### Actions to take
1/ Please list every city that the passage on Australia's gas shortfall names as an example of what one petajoule could supply.
2/ Carry on writing the passage on Australia's gas shortfall, starting after its final sentence.

### Excerpted passage
*** Begin section ***
Surely the world's second biggest exporter isn't about to run short of gas?

We are, according to the Australian Competition and Consumer Commission, although not for the reasons that are widely believed.

The conventional wisdom has been that when three big exporters opened six big liquefaction plants at Gladstone in Queensland and locked themselves into long-term supply contracts with Japan that they couldn't fulfil they had to commandeer gas that the rest of us would have used.

That did happen, but it's not the main reason we're about to run short of gas. It's that the exporters also shipped a lot of extra gas overseas, in addition to the gas they were contractually obliged to export.

It's easy to understand why. They spent billions building the liquefaction plants and they are trying to get a return. The ACCC has a particularly good insight into their thinking. It's used compulsory information-gathering powers to amass a trove of 20,000 industry board papers and reports.

The commission says next year the big three are planning to export 64.3 petajoules of gas that they are not contractually required to export. One petajoule is enough to supply the residential needs of a city like Warrnambool, Wollongong or Penrith for a year; or enough to supply one very big industrial user.

It says coincidentally 64.3 petajoules "accounts for the entire expected gas supply shortfall".

Next year's expected gas supply is 1901 petajoules. Domestic users – industry, business and households – will need only 642 petajoules. But the exporters are planning to ship out more than all of the rest: 1314 petajoules, resulting in a shortfall of 55 petajoules. (A worse-case scenario, also modelled by the commission, is a shortfall of 110 petajoules).
*** End section ***
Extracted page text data
*** Begin section ***
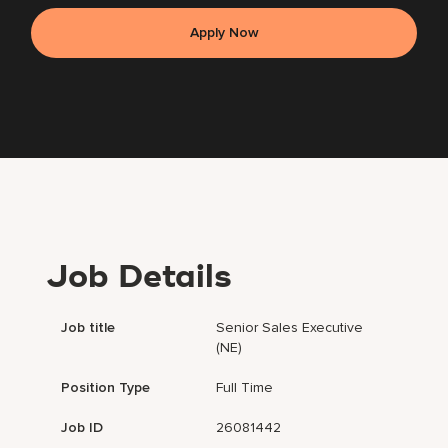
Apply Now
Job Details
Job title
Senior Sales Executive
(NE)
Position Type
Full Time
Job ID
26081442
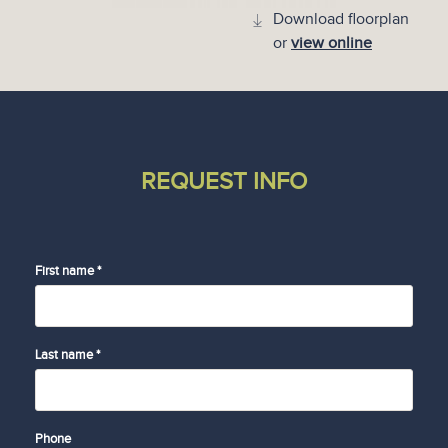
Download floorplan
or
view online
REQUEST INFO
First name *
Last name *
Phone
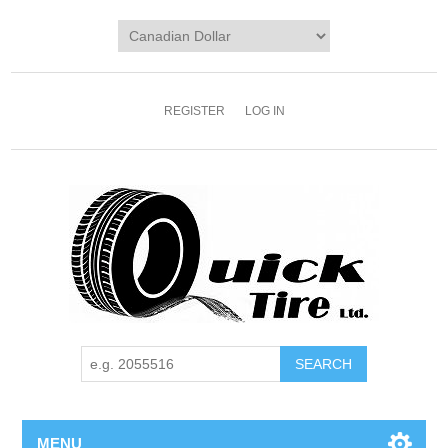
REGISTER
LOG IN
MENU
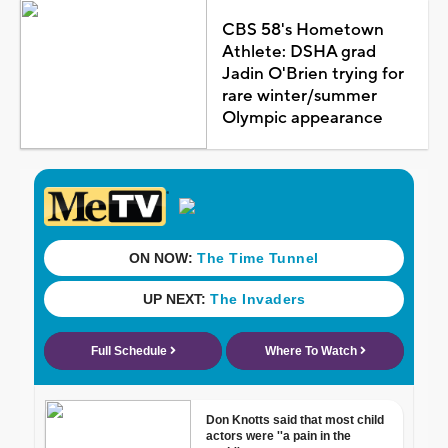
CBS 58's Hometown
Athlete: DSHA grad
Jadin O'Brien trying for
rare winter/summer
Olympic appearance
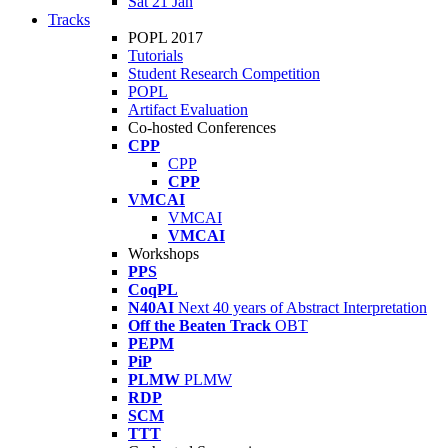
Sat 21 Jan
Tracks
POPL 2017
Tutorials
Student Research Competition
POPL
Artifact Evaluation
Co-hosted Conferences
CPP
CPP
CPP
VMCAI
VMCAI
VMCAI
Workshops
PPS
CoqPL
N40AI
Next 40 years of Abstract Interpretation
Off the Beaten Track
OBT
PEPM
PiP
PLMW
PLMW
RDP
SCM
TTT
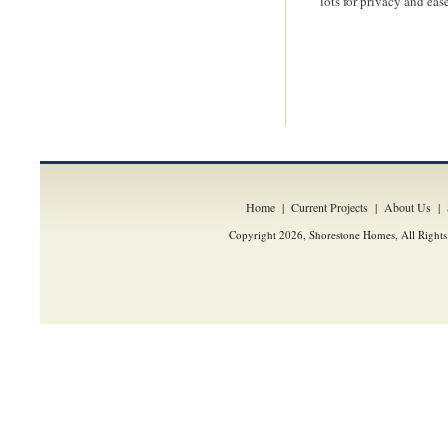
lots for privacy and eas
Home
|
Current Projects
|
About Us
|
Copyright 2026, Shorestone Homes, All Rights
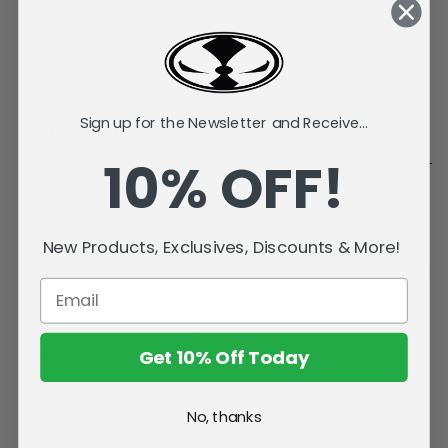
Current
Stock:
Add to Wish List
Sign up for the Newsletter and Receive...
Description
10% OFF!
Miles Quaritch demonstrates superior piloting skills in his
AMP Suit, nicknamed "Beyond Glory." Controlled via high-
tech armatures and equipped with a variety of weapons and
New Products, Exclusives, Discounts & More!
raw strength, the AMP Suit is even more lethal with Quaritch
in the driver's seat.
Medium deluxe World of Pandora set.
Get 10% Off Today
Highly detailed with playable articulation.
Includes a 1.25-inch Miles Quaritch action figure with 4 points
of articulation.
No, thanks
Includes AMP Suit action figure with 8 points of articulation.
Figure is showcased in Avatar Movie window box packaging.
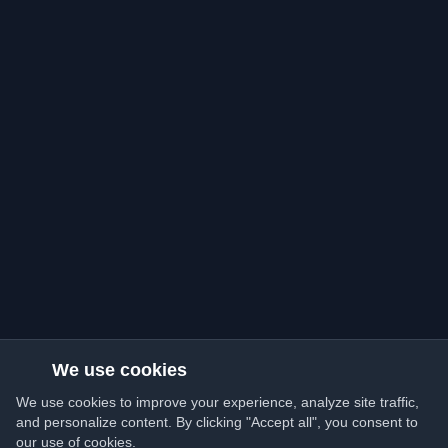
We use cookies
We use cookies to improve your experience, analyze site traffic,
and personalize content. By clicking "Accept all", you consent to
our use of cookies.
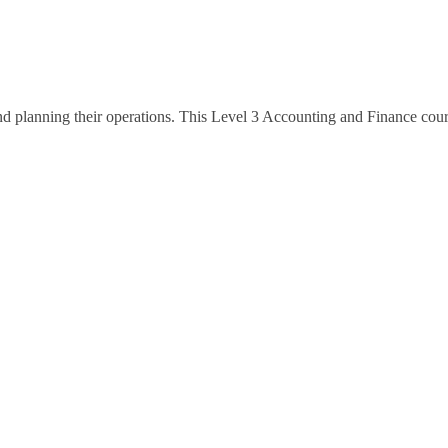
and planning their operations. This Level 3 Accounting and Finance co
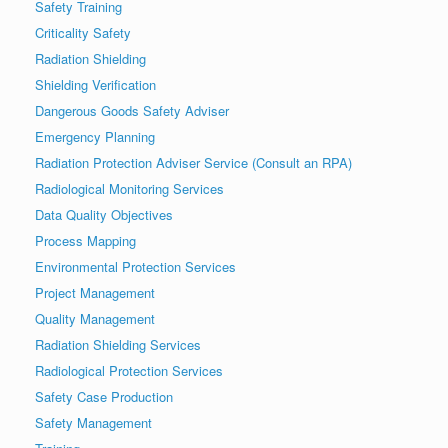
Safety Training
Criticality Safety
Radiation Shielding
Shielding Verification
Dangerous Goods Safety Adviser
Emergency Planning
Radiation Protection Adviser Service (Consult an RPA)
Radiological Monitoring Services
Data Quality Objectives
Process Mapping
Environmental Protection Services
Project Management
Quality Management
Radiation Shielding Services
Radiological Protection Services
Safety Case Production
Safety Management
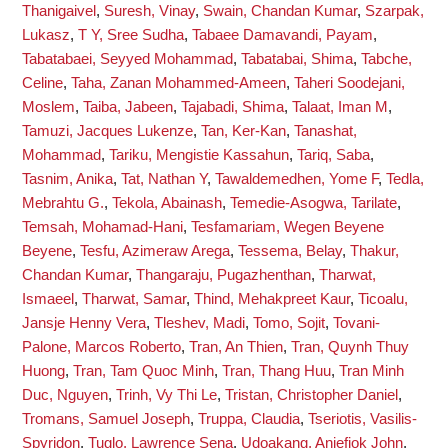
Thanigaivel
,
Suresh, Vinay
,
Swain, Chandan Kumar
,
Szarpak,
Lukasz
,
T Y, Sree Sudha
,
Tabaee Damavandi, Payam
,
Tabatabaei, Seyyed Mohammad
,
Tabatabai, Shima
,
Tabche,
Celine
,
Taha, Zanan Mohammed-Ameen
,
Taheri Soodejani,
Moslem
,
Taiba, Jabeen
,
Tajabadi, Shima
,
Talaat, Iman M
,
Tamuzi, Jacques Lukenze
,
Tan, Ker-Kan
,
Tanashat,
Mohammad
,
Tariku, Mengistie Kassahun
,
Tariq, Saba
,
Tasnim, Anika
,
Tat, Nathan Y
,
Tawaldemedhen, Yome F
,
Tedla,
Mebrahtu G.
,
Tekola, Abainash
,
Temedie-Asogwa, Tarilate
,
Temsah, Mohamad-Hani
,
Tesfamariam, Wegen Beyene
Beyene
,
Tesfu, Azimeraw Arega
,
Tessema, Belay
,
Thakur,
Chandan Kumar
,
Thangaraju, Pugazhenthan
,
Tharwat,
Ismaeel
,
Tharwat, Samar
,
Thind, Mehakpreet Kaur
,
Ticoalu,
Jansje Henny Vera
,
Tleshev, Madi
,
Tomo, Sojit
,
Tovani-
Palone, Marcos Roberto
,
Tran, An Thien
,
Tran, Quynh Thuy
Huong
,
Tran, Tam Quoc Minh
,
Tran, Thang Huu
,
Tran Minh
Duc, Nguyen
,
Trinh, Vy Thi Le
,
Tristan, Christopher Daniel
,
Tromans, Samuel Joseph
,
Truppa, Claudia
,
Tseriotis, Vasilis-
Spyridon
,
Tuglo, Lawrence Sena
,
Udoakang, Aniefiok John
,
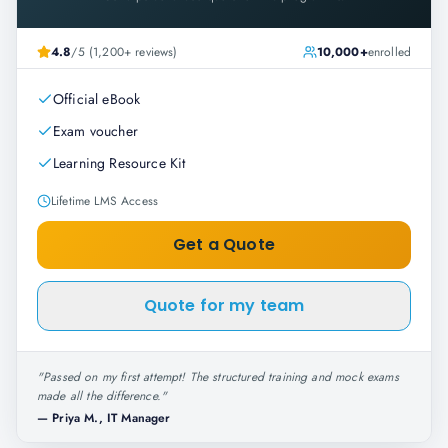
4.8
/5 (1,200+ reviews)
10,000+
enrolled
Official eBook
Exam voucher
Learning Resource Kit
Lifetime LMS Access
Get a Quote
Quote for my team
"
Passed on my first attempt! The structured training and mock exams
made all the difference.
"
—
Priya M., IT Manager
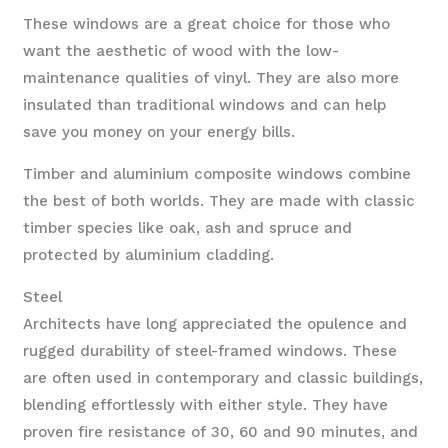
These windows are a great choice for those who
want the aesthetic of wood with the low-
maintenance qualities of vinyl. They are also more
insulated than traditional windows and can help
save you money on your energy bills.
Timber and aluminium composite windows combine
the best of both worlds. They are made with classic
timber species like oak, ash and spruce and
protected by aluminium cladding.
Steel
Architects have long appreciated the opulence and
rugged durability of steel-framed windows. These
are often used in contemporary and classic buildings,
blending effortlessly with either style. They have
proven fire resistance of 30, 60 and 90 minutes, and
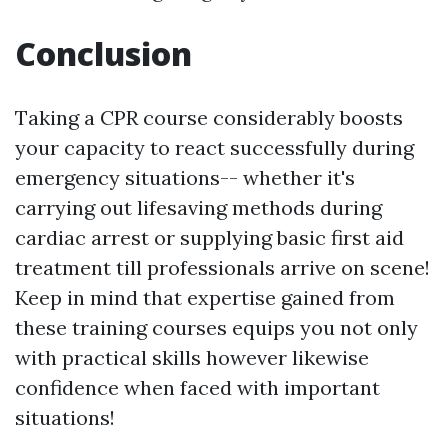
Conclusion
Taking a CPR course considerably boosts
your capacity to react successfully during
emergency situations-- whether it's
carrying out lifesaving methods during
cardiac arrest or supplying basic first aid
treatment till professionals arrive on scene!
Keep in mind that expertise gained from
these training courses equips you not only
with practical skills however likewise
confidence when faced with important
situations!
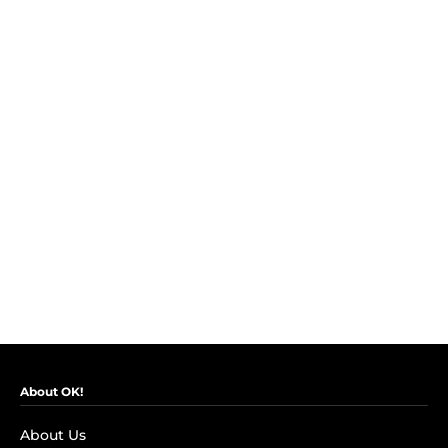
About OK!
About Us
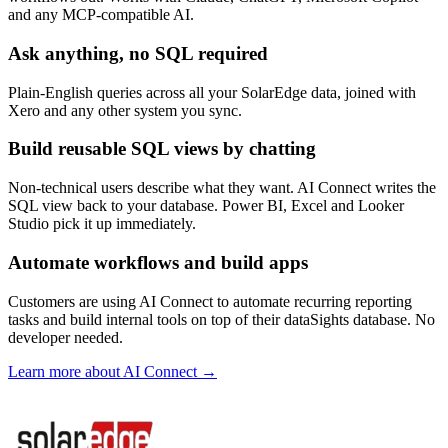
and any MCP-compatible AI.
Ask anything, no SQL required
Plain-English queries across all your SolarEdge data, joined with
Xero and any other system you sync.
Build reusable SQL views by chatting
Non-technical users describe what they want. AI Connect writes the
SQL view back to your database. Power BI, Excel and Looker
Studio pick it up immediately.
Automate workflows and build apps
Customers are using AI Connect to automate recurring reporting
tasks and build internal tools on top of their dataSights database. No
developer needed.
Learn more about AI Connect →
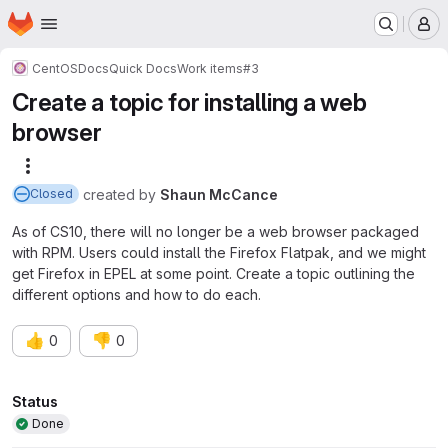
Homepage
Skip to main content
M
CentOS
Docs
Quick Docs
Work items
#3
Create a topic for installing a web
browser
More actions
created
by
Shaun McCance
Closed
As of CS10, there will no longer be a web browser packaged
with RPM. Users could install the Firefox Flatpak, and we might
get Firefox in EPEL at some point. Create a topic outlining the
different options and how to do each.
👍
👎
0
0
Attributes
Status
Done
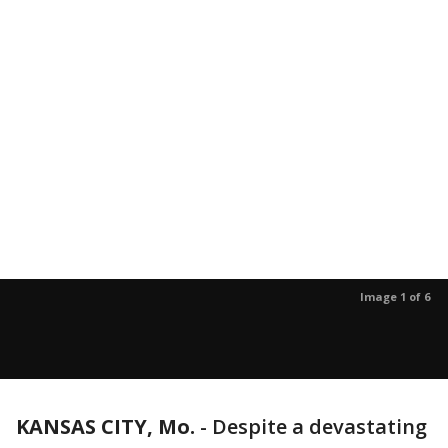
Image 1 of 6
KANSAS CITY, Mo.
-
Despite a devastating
*** End section ***
### Results for the exercise
1/ Warrnambool, Wollongong, Penrith

2/
The ACCC says it would be possible for the exporters to ship out less than they are planning to without breaking contracts, and although they've made some moves in that direction, it is "unclear" why they haven't done more.

In the meantime, in a disturbing development for the businesses that rely on gas, many are being offered blind auctions. Rather than being given a price, they are being asked how much they would be prepared to pay to keep the gas on. It's a one-shot game. If they don't offer enough they miss out.

One offered 20 per cent more than it had been paying and missed out. Those that get offers are being given very short deadlines to accept, often just two to five days, a "significant constraint for many large users who are required to obtain approval from company boards and executive management". Even when they accept offers, some have them withdrawn.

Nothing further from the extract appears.